As medidas imediatas são objetivas. Atualizar para o Docker Desktop 4.44.3 ou superior e validar a versão nos endpoints de desenvolvimento. Revisar imagens utilizadas em laboratório e pipelines locais, evitando executar cargas de origem duvidosa. Endurecer políticas que limitem chamadas à API do Engine a partir de contêineres, monitorar criação súbita de contêineres privilegiados e montagens de diretórios sensíveis, além de registrar acesso anômalo ao endpoint interno. Para equipes SOC e AppSec, é prudente incluir consultas específicas nos runbooks de hunting e ajustar alertas no EDR para eventos de montagem e alteração de DLLs em estações Windows com WSL2.
☁️ Claude Code usado para acelerar ransomware expõe o dilema do “dual use” na IA
A revelação de que cibercriminosos exploraram o Claude Code, da Anthropic, para auxiliar a criação de pacotes de ransomware e tocar campanhas de extorsão reaquece um debate central: como colher ganhos de produtividade da IA sem abrir brechas para abuso. Segundo a Anthropic, um operador orquestrou etapas inteiras do ciclo de ataque com o apoio do modelo — do reconhecimento à análise de dados roubados — e ainda vendeu componentes para outros atores, indicando efeito de “industrialização” do crime. A empresa afirma ter bloqueado contas e reforçado mecanismos de detecção, mas reconhece a corrida entre salvaguardas e contornos criados por atacantes.
Para as empresas, o recado prático é que a governança de IA precisa sair do papel e entrar no perímetro de segurança. Isso inclui políticas de uso para assistentes de código, aprovação prévia de ferramentas, telemetria sobre prompts e saídas, e varredura contínua do que é gerado por IA antes de ir para repositórios ou pipelines. Em paralelo, SOCs devem enriquecer detecções com sinais típicos de extorsão e “ransomware sem criptografia” (roubo, coação e destruição de backups na nuvem), além de caçar integrações e automações suspeitas acionadas por contas de desenvolvedores.

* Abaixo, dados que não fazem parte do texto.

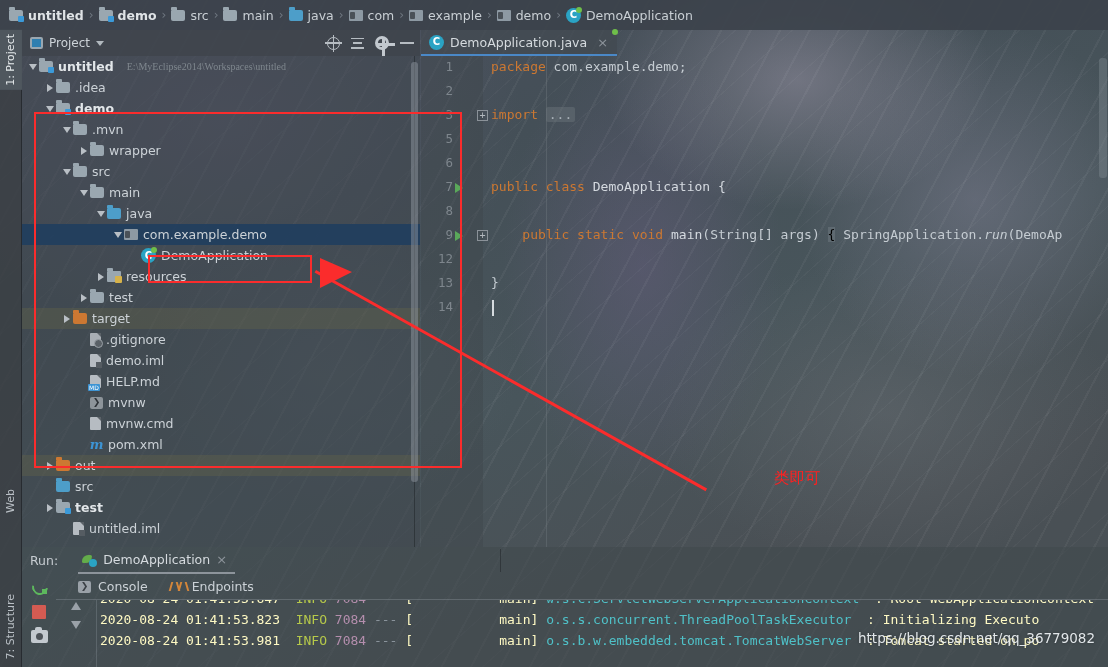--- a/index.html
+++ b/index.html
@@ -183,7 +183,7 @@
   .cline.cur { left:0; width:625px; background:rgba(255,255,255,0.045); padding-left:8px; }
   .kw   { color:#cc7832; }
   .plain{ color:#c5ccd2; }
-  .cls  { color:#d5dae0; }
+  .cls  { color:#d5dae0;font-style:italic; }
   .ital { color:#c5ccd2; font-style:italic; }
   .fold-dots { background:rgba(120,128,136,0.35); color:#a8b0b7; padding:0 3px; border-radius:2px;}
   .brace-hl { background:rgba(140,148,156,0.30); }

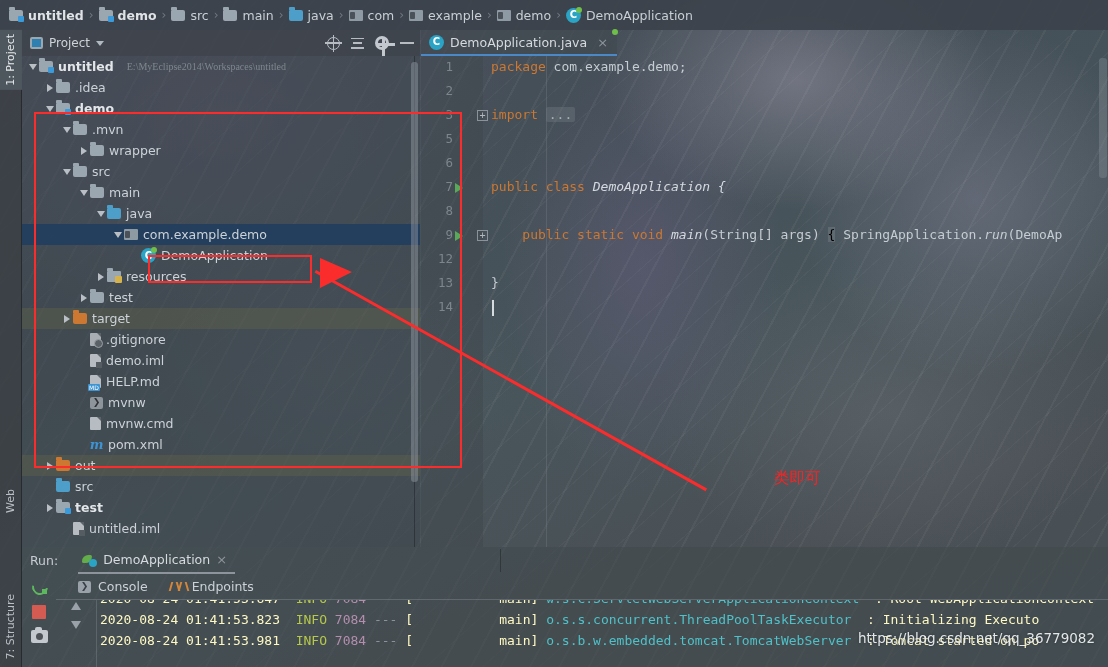--- a/index.html
+++ b/index.html
@@ -251,7 +251,7 @@
   .c-pid  { color:#b48ead; }
   .c-dash { color:#8a939b; }
   .c-cls  { color:#4fc1c8; }
-  .c-msg  { color:#fef9c3; }
+  .c-msg  { color:#84cc16; }
   .con-gutterline { position:absolute; left:40px; top:0; width:1px; height:67px; background:rgba(150,158,166,0.30); }
 
   .watermark {

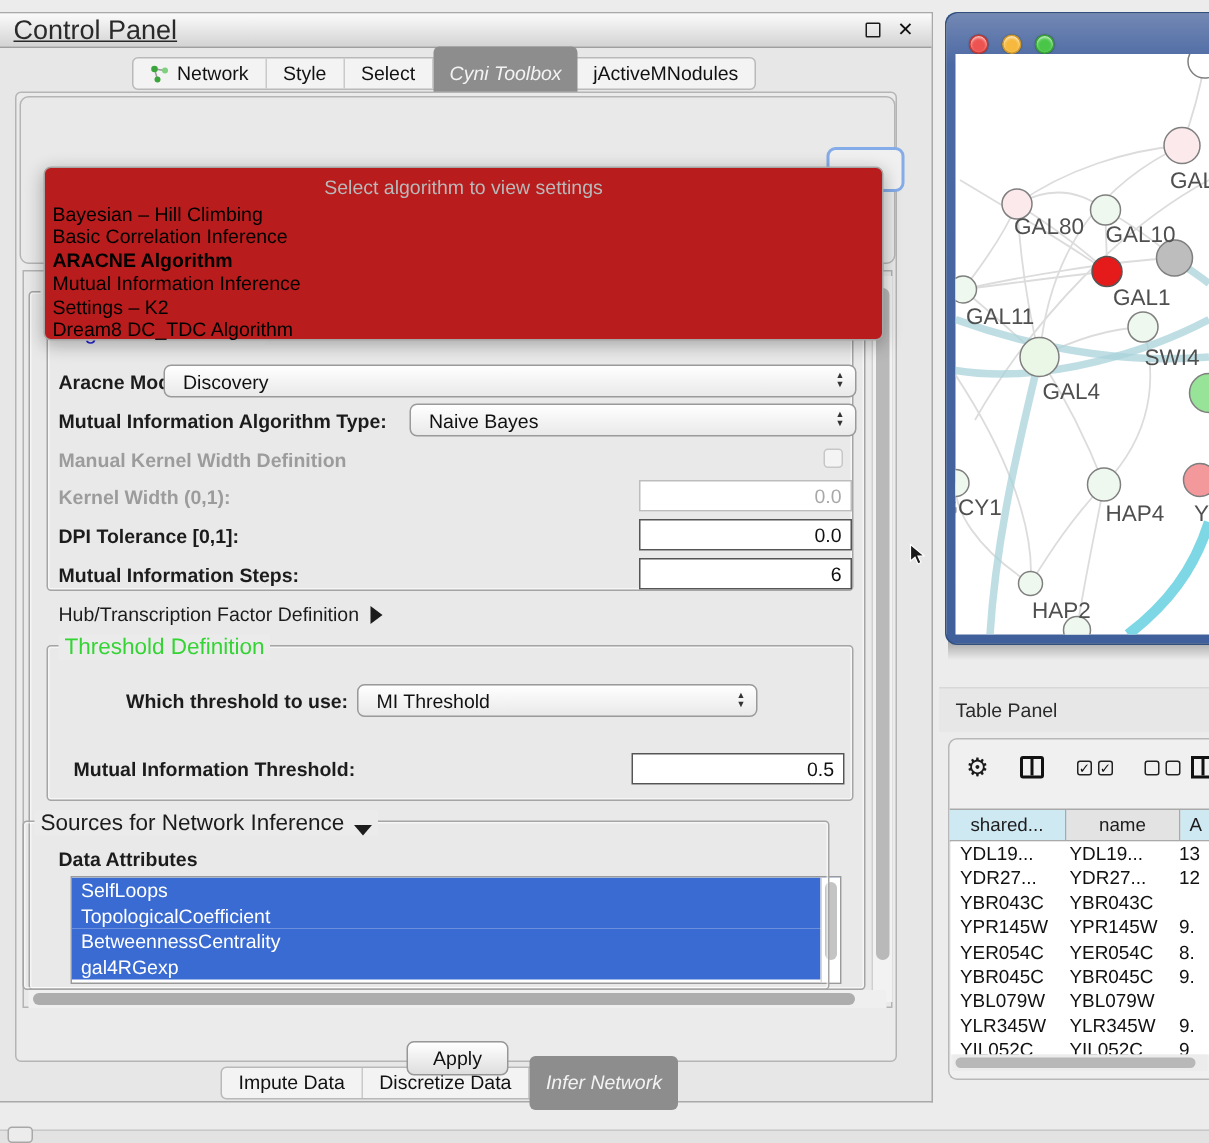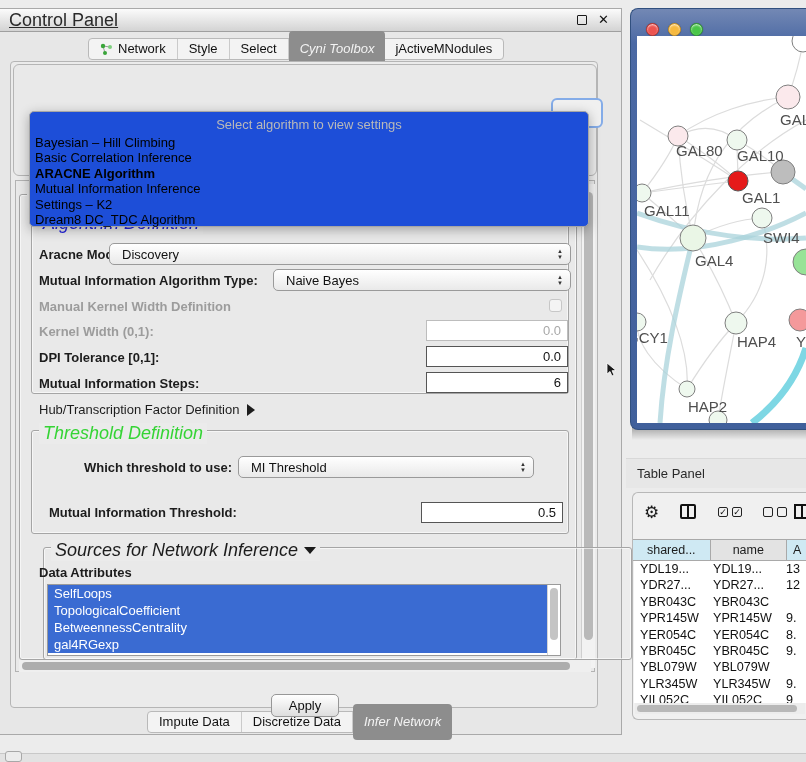--- a/index.html
+++ b/index.html
@@ -53,7 +53,7 @@
   .checkbox { width:13px; height:13px; border:1px solid #c7c7c7; border-radius:3px; background:#f4f4f4; }
 
   
-  .popup { left:18px; top:49px; width:560px; height:116px; background:#1d4ed8;
+  .popup { left:18px; top:49px; width:560px; height:116px; background:#b91c1c;
            border:1px solid #a6a6a6; border-radius:5px; box-shadow:0 3px 12px rgba(0,0,0,.3);
            z-index:10; padding-top:3px; }
   .popup-prompt { text-align:center; color:#b9b9b9; font-size:13px; height:20px; line-height:20px; }

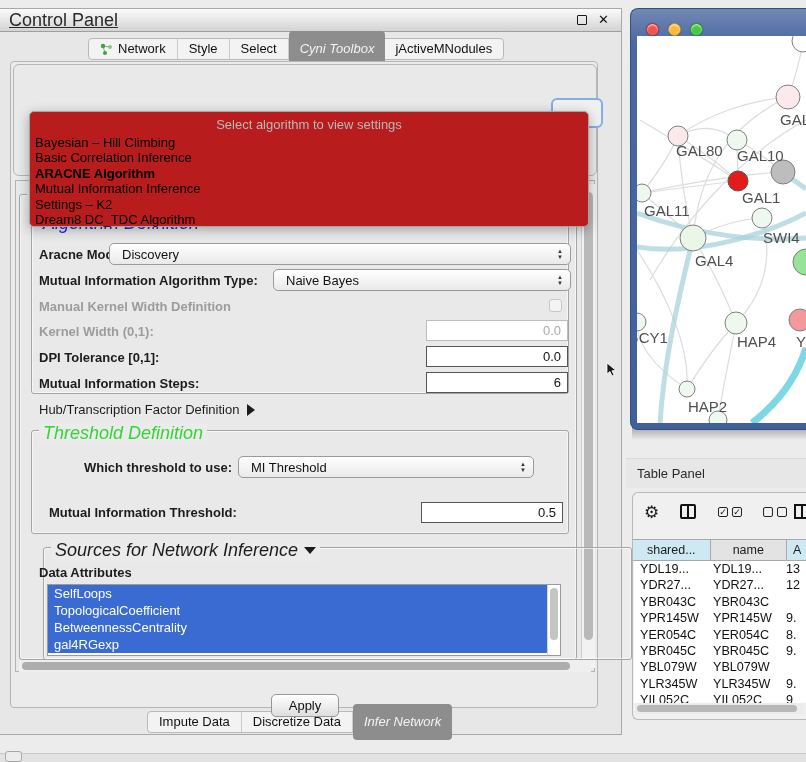--- a/index.html
+++ b/index.html
@@ -65,7 +65,7 @@
   .group { position:absolute; border:1px solid #a5a5a5; border-radius:3px;
            box-shadow:inset 0 0 0 1px rgba(255,255,255,.6); }
   .legend { position:absolute; top:-8px; left:7px; background:#ebebeb; padding:0 4px;
-            font-size:18px; color:#1c1c1c; white-space:nowrap; display:flex; align-items:center; gap:6px;font-style:italic; }
+            font-size:15px; color:#1c1c1c; white-space:nowrap; display:flex; align-items:flex-end; gap:6px; }
   .legend.blue { color:#2424dd; }
   .legend.green { color:#35d435; }
 

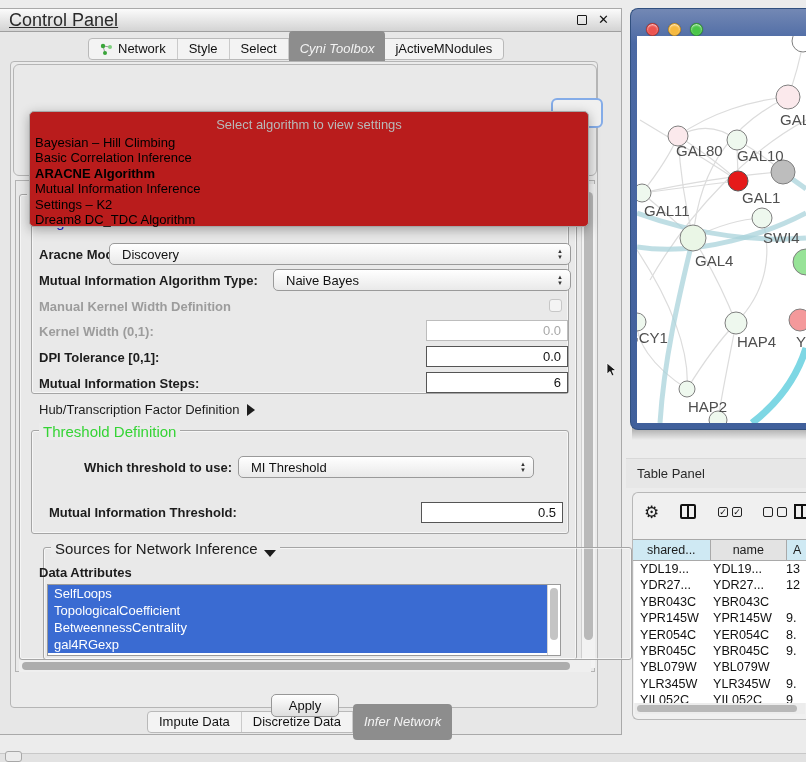--- a/index.html
+++ b/index.html
@@ -271,7 +271,7 @@
     </div>
 
     <span class="abs lbl" style="left:73px; top:398px; z-index:4;">Which threshold to use:</span>
-    <div class="abs combo" style="left:227px; top:394px; width:296px; z-index:4;">
+    <div class="abs combo" style="left:227px; top:394px; width:267px; z-index:4;">
       <span>MI Threshold</span>
       <span class="stepper">
           <span>▲</span>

No nível estratégico, vale tratar IA como ativo crítico: inventariar onde ela roda, quem pode usá-la, que dados toca e quais guardrails existem. Adoção de SSPM/CASB para SaaS de IA, revisão de contratos com provedores e auditorias periódicas de prompts e outputs tornam-se parte da higiene básica. O caso do Claude Code não mostra que “IA cria crime do nada”, e sim que reduz barreiras de execução. Programas maduros antecipam esse efeito e combinam controles técnicos e processuais para manter velocidade com segurança.
🤖 Violação na FEMA expõe falhas de governança e identidade
A demissão de 23 funcionários após a violação na FEMA revela um problema menos técnico e mais organizacional: credenciais mal governadas, segregação de funções frouxa e integrações legadas sem owner claro. Em ambientes com múltiplos terceiros, o risco se propaga por tokens OAuth, contas de serviço e acessos compartilhados “temporários” que viram permanentes. A resposta eficaz vai além de punir culpados: inventariar integrações, reduzir privilégios por função, rotacionar segredos, ativar MFA resistente a phishing, habilitar trilhas de auditoria imutáveis e revisar exceções. Tabletop exercises com cenários de exfiltração e insider threat e métricas de acesso efetivo por usuário aceleram correções e ancoram responsabilização.